Auf ausdrücklichen Wunsch des Verstorbenen wurde nun Orville Wright Präsident der Wright-Gesellschaft und trat so das Amt an, das bisher sein Bruder bekleidet hatte. Ein Jahr danach, 1913, kurz vor dem Ausbruch des ersten Weltkrieges also, unternahm er seine letzte Europa-Reise. Wenig später kaufte er alle Geschäftsanteile der Wright-Gesellschaft mit Ausnahme jener seines Freundes Collier auf und verkaufte die Gesellschaft an ein Syndikat aus dem Osten der USA.

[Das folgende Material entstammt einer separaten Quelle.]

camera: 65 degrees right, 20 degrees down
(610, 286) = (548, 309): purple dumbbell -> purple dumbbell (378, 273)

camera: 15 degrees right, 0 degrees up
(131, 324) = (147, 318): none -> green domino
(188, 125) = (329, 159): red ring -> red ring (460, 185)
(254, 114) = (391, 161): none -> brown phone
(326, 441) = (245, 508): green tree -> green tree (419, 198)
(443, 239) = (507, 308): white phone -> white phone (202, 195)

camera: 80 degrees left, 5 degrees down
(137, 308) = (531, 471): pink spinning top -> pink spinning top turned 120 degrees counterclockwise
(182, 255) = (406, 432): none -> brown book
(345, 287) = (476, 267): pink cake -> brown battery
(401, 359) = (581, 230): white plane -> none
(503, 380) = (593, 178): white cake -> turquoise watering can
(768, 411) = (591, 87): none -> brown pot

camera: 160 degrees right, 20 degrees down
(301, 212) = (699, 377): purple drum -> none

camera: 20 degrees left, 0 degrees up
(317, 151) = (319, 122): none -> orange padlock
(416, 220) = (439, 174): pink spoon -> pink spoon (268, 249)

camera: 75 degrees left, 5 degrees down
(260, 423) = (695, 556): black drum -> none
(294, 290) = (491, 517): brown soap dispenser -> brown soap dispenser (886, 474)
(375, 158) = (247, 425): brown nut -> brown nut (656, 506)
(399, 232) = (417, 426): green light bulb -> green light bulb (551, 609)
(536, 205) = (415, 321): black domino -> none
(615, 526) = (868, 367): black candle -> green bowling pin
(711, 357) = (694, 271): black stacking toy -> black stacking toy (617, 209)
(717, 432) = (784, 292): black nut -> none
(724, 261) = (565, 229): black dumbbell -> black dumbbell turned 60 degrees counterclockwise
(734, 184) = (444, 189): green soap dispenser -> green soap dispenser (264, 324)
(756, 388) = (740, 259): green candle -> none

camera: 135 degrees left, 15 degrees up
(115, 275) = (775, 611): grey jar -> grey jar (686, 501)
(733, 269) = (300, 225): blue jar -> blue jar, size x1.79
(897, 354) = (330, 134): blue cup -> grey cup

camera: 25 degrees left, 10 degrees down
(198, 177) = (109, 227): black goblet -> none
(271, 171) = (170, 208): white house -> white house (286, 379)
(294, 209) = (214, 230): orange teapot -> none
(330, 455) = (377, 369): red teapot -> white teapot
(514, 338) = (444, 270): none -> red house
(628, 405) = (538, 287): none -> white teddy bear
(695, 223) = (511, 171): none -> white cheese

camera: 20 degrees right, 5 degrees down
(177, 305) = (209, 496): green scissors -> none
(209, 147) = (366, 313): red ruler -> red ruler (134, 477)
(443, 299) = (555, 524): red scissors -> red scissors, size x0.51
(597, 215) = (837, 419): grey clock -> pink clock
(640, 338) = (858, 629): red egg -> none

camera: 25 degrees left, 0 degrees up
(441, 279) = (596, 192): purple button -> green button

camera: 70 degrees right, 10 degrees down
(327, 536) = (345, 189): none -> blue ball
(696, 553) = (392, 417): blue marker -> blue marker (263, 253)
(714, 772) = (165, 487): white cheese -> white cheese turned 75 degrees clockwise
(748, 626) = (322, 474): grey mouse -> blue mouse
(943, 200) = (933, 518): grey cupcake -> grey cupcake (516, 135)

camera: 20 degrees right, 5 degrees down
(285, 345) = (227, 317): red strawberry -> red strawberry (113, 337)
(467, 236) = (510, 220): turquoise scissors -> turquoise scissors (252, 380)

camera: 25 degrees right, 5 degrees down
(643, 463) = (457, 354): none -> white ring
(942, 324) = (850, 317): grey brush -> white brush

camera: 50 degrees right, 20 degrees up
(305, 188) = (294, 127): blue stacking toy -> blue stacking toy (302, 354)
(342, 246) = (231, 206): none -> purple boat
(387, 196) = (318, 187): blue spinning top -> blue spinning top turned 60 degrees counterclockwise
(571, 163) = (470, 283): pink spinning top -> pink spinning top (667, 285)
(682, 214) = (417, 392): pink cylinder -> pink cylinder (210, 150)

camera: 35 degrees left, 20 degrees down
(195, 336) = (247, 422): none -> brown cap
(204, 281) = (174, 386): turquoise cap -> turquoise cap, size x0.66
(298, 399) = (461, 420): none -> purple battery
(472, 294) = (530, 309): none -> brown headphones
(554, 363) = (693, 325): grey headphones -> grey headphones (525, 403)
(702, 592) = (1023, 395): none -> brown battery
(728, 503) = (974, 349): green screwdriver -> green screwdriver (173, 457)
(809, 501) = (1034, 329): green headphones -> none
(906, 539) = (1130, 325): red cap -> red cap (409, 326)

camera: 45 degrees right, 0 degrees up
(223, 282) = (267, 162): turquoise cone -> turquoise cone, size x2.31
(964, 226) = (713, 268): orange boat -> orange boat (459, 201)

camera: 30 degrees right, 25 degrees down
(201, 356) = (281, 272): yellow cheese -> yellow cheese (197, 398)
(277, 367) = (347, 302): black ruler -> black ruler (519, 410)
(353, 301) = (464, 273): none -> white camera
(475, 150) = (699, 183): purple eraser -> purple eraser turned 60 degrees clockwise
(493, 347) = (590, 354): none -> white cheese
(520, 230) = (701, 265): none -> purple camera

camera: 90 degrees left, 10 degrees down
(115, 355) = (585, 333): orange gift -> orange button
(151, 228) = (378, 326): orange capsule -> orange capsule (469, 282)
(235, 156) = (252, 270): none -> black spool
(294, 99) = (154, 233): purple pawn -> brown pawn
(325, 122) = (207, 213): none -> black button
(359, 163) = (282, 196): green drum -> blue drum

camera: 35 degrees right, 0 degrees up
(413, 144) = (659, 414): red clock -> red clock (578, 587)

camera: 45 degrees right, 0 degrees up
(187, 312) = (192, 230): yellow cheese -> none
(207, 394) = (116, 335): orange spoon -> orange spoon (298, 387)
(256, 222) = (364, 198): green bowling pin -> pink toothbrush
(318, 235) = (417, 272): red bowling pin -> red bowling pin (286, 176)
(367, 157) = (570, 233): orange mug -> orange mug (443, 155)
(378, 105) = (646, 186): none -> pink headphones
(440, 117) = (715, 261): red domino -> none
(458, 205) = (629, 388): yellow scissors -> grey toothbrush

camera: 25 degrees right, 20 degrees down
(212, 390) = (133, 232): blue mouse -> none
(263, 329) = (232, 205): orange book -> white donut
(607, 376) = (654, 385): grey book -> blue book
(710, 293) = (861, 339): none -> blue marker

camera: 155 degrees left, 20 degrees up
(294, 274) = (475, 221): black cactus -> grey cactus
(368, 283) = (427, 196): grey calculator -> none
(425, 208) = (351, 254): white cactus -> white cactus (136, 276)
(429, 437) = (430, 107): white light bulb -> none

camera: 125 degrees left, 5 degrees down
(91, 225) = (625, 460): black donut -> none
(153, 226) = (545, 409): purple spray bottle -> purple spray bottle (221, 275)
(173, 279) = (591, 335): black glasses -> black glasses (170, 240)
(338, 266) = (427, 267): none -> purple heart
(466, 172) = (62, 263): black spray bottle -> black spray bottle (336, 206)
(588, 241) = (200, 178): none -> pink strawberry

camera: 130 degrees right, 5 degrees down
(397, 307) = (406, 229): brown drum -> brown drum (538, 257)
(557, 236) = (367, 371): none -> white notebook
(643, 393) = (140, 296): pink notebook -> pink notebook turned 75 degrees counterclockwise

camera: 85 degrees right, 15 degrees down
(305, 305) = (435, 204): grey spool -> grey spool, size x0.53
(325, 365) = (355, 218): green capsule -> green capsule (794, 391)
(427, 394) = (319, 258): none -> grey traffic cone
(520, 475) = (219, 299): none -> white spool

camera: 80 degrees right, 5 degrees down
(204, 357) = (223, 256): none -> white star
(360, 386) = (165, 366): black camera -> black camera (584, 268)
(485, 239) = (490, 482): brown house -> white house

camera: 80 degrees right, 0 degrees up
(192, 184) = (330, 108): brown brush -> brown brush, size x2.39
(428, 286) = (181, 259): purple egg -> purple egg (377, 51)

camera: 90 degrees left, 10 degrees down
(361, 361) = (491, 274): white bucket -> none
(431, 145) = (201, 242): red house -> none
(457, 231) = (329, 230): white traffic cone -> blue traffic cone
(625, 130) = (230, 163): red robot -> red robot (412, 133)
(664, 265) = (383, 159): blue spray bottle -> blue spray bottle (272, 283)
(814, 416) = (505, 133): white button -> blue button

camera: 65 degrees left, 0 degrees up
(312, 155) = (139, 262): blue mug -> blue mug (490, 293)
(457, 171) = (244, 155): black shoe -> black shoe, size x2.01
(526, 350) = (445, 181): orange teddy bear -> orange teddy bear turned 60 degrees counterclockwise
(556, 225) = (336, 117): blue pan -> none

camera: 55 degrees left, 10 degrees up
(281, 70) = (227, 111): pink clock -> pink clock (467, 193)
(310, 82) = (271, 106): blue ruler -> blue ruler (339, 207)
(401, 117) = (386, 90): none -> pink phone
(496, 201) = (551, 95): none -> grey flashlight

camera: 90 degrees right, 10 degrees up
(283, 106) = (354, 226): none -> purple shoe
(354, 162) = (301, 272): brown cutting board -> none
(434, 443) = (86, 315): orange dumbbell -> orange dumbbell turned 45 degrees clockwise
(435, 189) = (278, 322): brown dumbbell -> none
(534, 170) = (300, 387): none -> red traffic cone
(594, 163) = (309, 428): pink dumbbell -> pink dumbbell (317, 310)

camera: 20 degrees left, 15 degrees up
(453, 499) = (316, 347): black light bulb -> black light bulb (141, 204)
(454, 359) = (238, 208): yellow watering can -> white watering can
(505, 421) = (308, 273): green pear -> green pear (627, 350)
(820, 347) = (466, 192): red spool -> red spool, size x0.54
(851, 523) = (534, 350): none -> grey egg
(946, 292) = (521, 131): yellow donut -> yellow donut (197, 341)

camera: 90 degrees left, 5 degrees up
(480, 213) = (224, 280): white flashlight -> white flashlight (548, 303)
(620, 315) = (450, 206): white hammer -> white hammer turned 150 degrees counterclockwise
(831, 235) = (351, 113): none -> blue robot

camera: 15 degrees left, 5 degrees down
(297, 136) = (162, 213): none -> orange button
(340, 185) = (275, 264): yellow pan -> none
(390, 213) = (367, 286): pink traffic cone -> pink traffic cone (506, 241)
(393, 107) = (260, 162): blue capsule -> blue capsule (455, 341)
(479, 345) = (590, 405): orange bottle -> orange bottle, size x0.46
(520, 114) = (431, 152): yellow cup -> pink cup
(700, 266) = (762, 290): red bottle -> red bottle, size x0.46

Seitdem lebte er und lebt er, immer älter werdend, immer stiller und weiser werdend, fernab von allen Geschäften. Aber nicht fernab der Welt. Einer Welt, die alles an ihn heranträgt, was diese Jahre und Jahrzehnte der Menschheit geschenkt haben an neuem Wissen, an neuen Erfindungen, an neuen, vordem unvorstellbar gewesenen Entdeckungen, an Glück und Seligkeit – und leider auch an Trauer, an Schmerz und Herzeleid. Das so Ungewöhnliche, hier wurde es Ereignis. Orville Wright wurde dieses außerordentliche Schicksal zuteil: daß ein Erfinder den Weg seiner Erfindung verfolgen durfte von den ersten, noch tastenden Schritten bis zu einer: letzten, offenbar nicht mehr oder doch nicht mehr wesentlich zu überbietenden Vollendung. Vom ersten größeren, halbstündigen Flug über der Huffman-Farm mit dem 25-pferdigen ersten Motorflugzeug bis zu jenen modernster Bauart, deren als Druckschrauben wirkende Propeller von Motoren angetrieben werden, die tausende von Pferdekräften entwickeln. Bis zu jenen, die Stundengeschwindigkeiten von mehr als fünfhundert Kilometern erreichen und vielleicht in naher Zeit schon die Schallgeschwindigkeit übertreffen werden.

Was mag, im Angesicht einer derartigen Entwicklung, in Orville Wrights, des Erfinders und Bahnbrechers, Seele vor sich gehen? Niemand kann sich das ausmalen.

Und Orville Wright sagt es uns nicht. Die Wrights waren immer sehr schweigsam.